**Exercise requirements:**
Return a verbatim reproduction of each line, starting at the line with "Annotated regions visible" and ending at the last line of the listing below.

═════ Data section

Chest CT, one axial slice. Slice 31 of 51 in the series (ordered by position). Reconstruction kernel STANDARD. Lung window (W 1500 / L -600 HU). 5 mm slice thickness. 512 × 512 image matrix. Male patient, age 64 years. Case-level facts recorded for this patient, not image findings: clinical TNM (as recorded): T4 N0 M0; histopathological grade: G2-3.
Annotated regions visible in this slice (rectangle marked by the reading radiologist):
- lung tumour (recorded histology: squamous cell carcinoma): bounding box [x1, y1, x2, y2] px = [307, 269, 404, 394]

══════════

**Response to this exercise:**
Annotated regions visible in this slice (rectangle marked by the reading radiologist):
- lung tumour (recorded histology: squamous cell carcinoma): bounding box [x1, y1, x2, y2] px = [307, 269, 404, 394]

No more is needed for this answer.